Put the lines of the material below into a JSON list of strings, one string per line and no blank lines. Cover everything from the very first line down to the line containing "Elmadağ , Güdül", both included.

Records supplied:

===

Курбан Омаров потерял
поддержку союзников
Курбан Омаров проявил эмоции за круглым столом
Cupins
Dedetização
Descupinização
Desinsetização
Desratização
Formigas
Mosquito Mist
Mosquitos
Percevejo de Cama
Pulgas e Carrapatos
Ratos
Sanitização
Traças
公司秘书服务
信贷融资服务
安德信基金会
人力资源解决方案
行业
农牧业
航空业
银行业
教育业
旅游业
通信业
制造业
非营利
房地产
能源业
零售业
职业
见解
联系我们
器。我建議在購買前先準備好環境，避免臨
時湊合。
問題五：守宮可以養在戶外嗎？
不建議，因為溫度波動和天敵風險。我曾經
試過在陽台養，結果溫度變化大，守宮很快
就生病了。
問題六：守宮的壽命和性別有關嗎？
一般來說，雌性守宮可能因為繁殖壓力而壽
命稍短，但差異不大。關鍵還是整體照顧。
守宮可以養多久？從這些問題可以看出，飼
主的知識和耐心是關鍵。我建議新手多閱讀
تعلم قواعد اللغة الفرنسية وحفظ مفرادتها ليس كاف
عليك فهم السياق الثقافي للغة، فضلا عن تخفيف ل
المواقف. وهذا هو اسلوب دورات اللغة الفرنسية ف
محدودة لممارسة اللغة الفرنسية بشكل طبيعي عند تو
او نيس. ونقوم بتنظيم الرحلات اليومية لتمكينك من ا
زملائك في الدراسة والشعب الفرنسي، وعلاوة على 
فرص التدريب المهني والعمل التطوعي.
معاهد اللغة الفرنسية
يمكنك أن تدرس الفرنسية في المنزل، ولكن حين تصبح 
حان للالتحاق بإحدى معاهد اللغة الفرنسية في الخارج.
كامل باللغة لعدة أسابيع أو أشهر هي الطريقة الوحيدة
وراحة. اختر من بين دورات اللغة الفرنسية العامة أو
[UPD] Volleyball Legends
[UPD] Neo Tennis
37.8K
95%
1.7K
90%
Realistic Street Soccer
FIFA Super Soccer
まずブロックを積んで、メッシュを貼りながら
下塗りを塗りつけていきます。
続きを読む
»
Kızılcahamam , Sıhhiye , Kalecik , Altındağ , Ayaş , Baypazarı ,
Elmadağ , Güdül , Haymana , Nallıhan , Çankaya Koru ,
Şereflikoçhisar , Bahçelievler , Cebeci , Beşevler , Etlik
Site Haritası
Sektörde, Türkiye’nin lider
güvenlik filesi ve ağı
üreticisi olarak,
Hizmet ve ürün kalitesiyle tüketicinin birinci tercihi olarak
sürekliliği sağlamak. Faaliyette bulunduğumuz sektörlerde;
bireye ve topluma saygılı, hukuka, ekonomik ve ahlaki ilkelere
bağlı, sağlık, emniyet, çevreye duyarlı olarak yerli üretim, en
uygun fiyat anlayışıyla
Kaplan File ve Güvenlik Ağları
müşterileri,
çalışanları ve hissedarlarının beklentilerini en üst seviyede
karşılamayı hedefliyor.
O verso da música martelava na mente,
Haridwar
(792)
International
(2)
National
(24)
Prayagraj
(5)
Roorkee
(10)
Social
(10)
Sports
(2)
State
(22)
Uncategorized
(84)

===

The answer:
[
  "Курбан Омаров потерял",
  "поддержку союзников",
  "Курбан Омаров проявил эмоции за круглым столом",
  "Cupins",
  "Dedetização",
  "Descupinização",
  "Desinsetização",
  "Desratização",
  "Formigas",
  "Mosquito Mist",
  "Mosquitos",
  "Percevejo de Cama",
  "Pulgas e Carrapatos",
  "Ratos",
  "Sanitização",
  "Traças",
  "公司秘书服务",
  "信贷融资服务",
  "安德信基金会",
  "人力资源解决方案",
  "行业",
  "农牧业",
  "航空业",
  "银行业",
  "教育业",
  "旅游业",
  "通信业",
  "制造业",
  "非营利",
  "房地产",
  "能源业",
  "零售业",
  "职业",
  "见解",
  "联系我们",
  "器。我建議在購買前先準備好環境，避免臨",
  "時湊合。",
  "問題五：守宮可以養在戶外嗎？",
  "不建議，因為溫度波動和天敵風險。我曾經",
  "試過在陽台養，結果溫度變化大，守宮很快",
  "就生病了。",
  "問題六：守宮的壽命和性別有關嗎？",
  "一般來說，雌性守宮可能因為繁殖壓力而壽",
  "命稍短，但差異不大。關鍵還是整體照顧。",
  "守宮可以養多久？從這些問題可以看出，飼",
  "主的知識和耐心是關鍵。我建議新手多閱讀",
  "تعلم قواعد اللغة الفرنسية وحفظ مفرادتها ليس كاف",
  "عليك فهم السياق الثقافي للغة، فضلا عن تخفيف ل",
  "المواقف. وهذا هو اسلوب دورات اللغة الفرنسية ف",
  "محدودة لممارسة اللغة الفرنسية بشكل طبيعي عند تو",
  "او نيس. ونقوم بتنظيم الرحلات اليومية لتمكينك من ا",
  "زملائك في الدراسة والشعب الفرنسي، وعلاوة على ",
  "فرص التدريب المهني والعمل التطوعي.",
  "معاهد اللغة الفرنسية",
  "يمكنك أن تدرس الفرنسية في المنزل، ولكن حين تصبح ",
  "حان للالتحاق بإحدى معاهد اللغة الفرنسية في الخارج.",
  "كامل باللغة لعدة أسابيع أو أشهر هي الطريقة الوحيدة",
  "وراحة. اختر من بين دورات اللغة الفرنسية العامة أو",
  "[UPD] Volleyball Legends",
  "[UPD] Neo Tennis",
  "37.8K",
  "95%",
  "1.7K",
  "90%",
  "Realistic Street Soccer",
  "FIFA Super Soccer",
  "まずブロックを積んで、メッシュを貼りながら",
  "下塗りを塗りつけていきます。",
  "続きを読む",
  "»",
  "Kızılcahamam , Sıhhiye , Kalecik , Altındağ , Ayaş , Baypazarı ,",
  "Elmadağ , Güdül , Haymana , Nallıhan , Çankaya Koru ,"
]